Task description
Convert every line of the material below into a numbered list, skipping any blank lines.

Dataset items
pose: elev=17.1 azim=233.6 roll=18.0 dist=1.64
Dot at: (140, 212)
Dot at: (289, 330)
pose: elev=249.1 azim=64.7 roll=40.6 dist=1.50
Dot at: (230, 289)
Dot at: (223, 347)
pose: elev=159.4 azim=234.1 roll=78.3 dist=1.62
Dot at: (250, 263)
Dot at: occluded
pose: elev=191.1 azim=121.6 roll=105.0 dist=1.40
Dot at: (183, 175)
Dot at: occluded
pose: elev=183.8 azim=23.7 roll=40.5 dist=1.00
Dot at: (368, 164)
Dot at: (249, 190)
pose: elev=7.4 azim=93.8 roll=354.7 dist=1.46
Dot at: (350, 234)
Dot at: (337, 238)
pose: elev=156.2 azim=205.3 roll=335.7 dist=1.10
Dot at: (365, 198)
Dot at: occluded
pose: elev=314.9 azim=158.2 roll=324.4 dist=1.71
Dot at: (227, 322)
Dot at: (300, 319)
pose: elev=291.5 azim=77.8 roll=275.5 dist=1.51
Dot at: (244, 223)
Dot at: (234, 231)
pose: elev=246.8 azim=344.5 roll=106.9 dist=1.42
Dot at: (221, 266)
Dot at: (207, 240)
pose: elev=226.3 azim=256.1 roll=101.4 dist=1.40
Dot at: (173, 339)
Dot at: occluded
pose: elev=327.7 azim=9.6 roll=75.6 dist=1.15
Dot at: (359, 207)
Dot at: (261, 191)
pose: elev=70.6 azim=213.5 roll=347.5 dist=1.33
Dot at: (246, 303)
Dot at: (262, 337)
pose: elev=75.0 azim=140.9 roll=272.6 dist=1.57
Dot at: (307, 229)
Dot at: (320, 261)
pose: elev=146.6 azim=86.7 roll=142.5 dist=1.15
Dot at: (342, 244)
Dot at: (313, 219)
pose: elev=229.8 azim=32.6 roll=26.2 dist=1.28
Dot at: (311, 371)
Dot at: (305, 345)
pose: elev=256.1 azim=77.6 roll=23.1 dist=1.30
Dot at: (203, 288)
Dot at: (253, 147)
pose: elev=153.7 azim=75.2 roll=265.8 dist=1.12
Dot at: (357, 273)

Answer for the task
1. pose: elev=17.1 azim=233.6 roll=18.0 dist=1.64
2. Dot at: (140, 212)
3. Dot at: (289, 330)
4. pose: elev=249.1 azim=64.7 roll=40.6 dist=1.50
5. Dot at: (230, 289)
6. Dot at: (223, 347)
7. pose: elev=159.4 azim=234.1 roll=78.3 dist=1.62
8. Dot at: (250, 263)
9. Dot at: occluded
10. pose: elev=191.1 azim=121.6 roll=105.0 dist=1.40
11. Dot at: (183, 175)
12. Dot at: occluded
13. pose: elev=183.8 azim=23.7 roll=40.5 dist=1.00
14. Dot at: (368, 164)
15. Dot at: (249, 190)
16. pose: elev=7.4 azim=93.8 roll=354.7 dist=1.46
17. Dot at: (350, 234)
18. Dot at: (337, 238)
19. pose: elev=156.2 azim=205.3 roll=335.7 dist=1.10
20. Dot at: (365, 198)
21. Dot at: occluded
22. pose: elev=314.9 azim=158.2 roll=324.4 dist=1.71
23. Dot at: (227, 322)
24. Dot at: (300, 319)
25. pose: elev=291.5 azim=77.8 roll=275.5 dist=1.51
26. Dot at: (244, 223)
27. Dot at: (234, 231)
28. pose: elev=246.8 azim=344.5 roll=106.9 dist=1.42
29. Dot at: (221, 266)
30. Dot at: (207, 240)
31. pose: elev=226.3 azim=256.1 roll=101.4 dist=1.40
32. Dot at: (173, 339)
33. Dot at: occluded
34. pose: elev=327.7 azim=9.6 roll=75.6 dist=1.15
35. Dot at: (359, 207)
36. Dot at: (261, 191)
37. pose: elev=70.6 azim=213.5 roll=347.5 dist=1.33
38. Dot at: (246, 303)
39. Dot at: (262, 337)
40. pose: elev=75.0 azim=140.9 roll=272.6 dist=1.57
41. Dot at: (307, 229)
42. Dot at: (320, 261)
43. pose: elev=146.6 azim=86.7 roll=142.5 dist=1.15
44. Dot at: (342, 244)
45. Dot at: (313, 219)
46. pose: elev=229.8 azim=32.6 roll=26.2 dist=1.28
47. Dot at: (311, 371)
48. Dot at: (305, 345)
49. pose: elev=256.1 azim=77.6 roll=23.1 dist=1.30
50. Dot at: (203, 288)
51. Dot at: (253, 147)
52. pose: elev=153.7 azim=75.2 roll=265.8 dist=1.12
53. Dot at: (357, 273)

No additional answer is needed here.